Exercise requirements:
Search the entries for the word "lamp" and report each line that has it.

Multi-frame object listings:
● ● ● ● ●
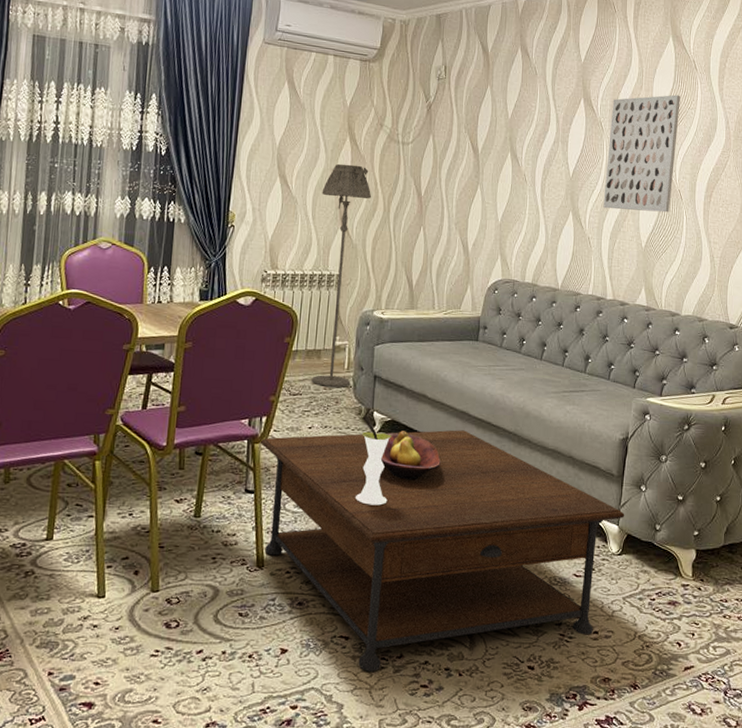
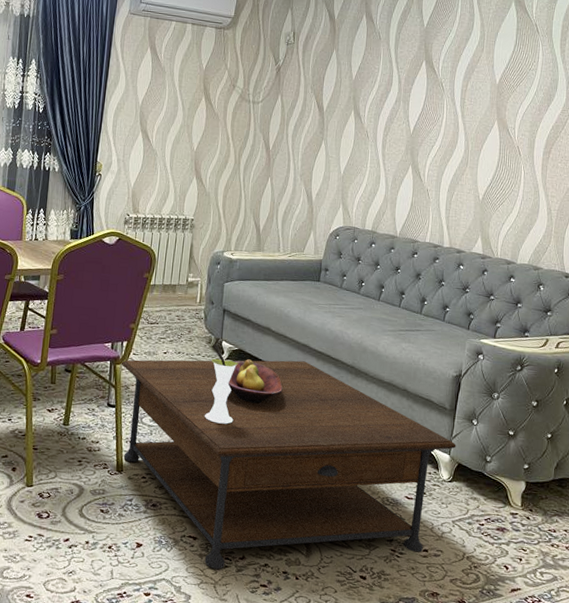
floor lamp: present [311,163,372,387] -> none [167,120,224,319]
wall art: present [603,95,681,213] -> none [442,56,522,168]

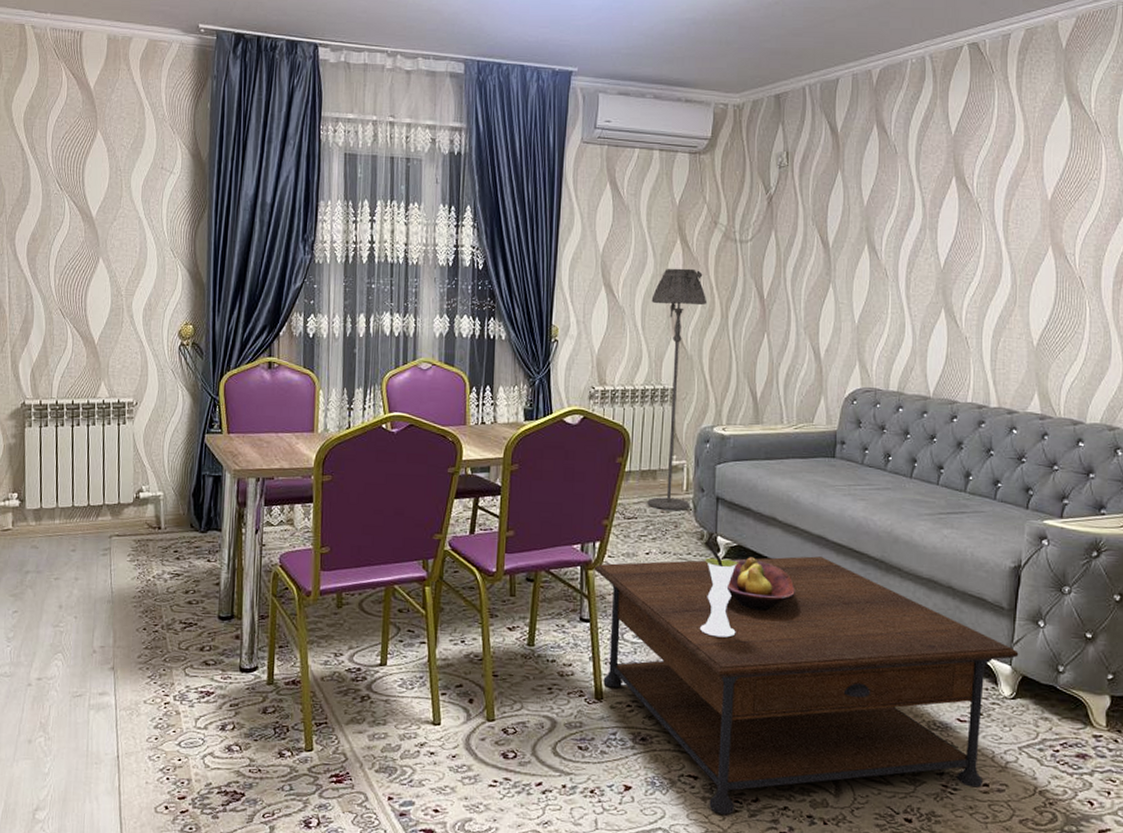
floor lamp: none [167,120,224,319] -> present [647,268,708,510]

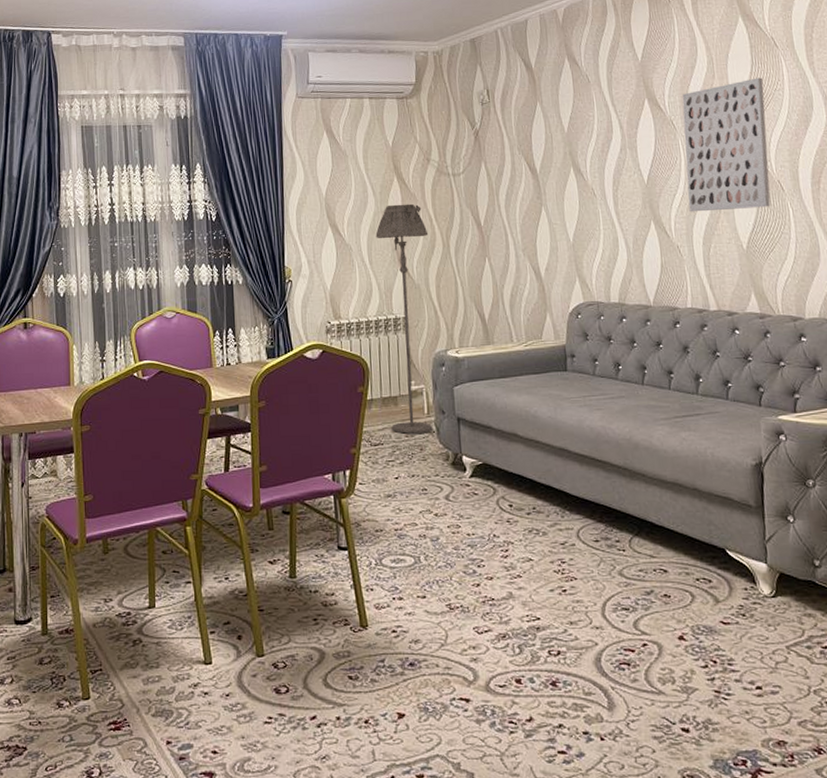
coffee table: present [594,556,1019,815] -> none [346,468,773,737]
vase: present [699,540,739,638] -> none [452,460,491,556]
fruit bowl: present [726,557,795,611] -> none [476,474,545,527]
wall art: none [983,164,1079,304] -> present [682,77,771,212]

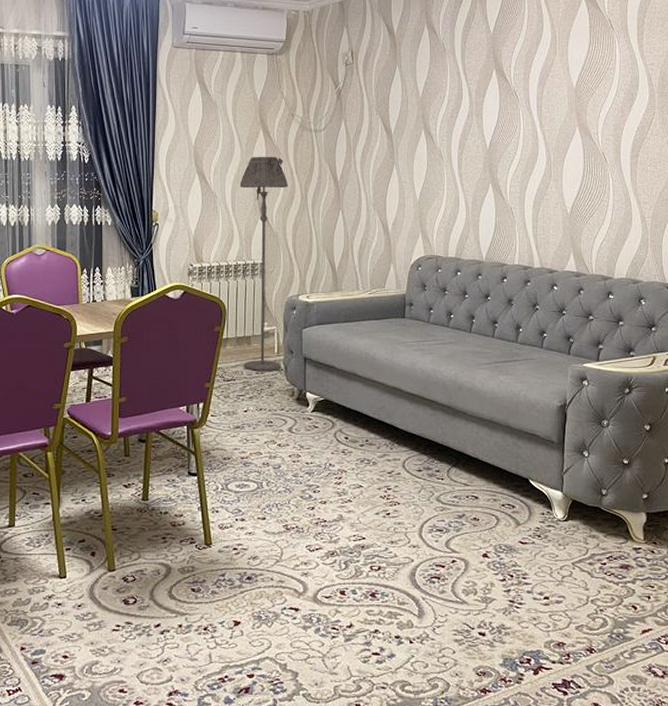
wall art: present [682,77,771,212] -> none [523,56,598,178]

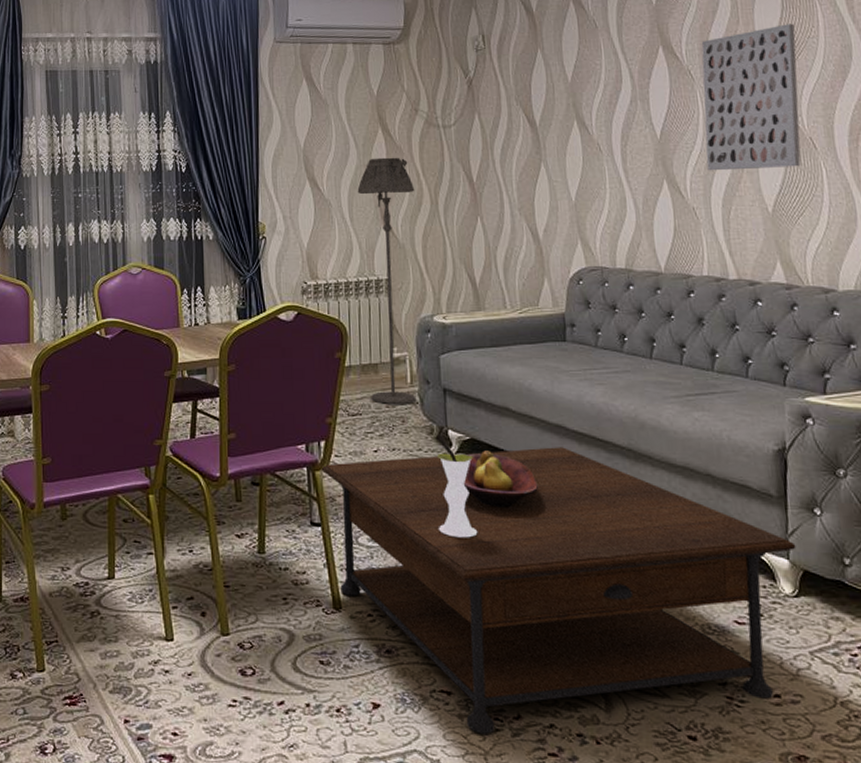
coffee table: none [199,406,568,641] -> present [321,447,796,734]
vase: none [294,396,327,482] -> present [436,434,478,538]
fruit bowl: none [316,409,376,457] -> present [463,450,538,508]
wall art: none [523,56,598,178] -> present [701,23,801,171]

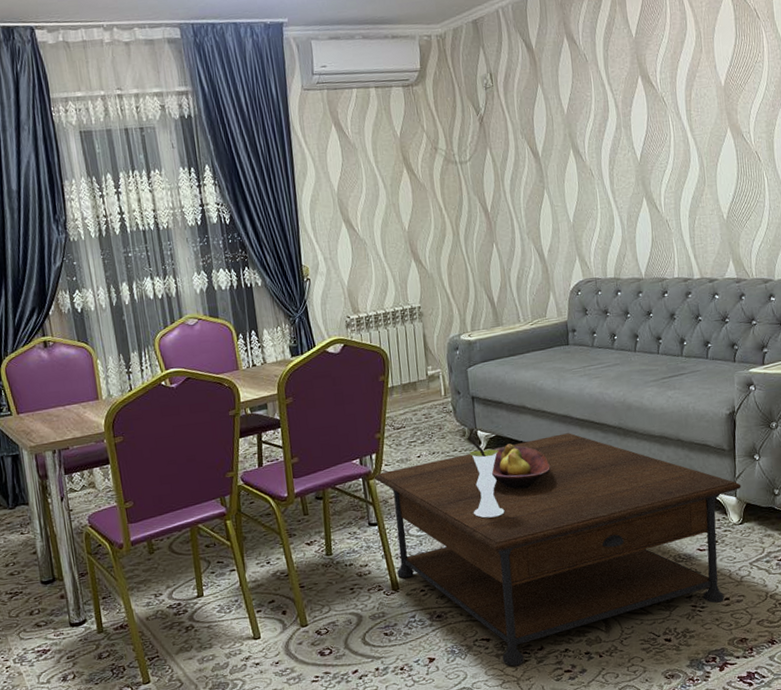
floor lamp: present [357,157,417,404] -> none [388,194,450,416]
wall art: present [701,23,801,171] -> none [672,50,749,187]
● ● ● ● ●
Exercise result:
floor lamp: present [311,163,372,387] -> none [167,120,224,319]
floor lamp: none [167,120,224,319] -> present [647,268,708,510]
floor lamp: present [357,157,417,404] -> none [388,194,450,416]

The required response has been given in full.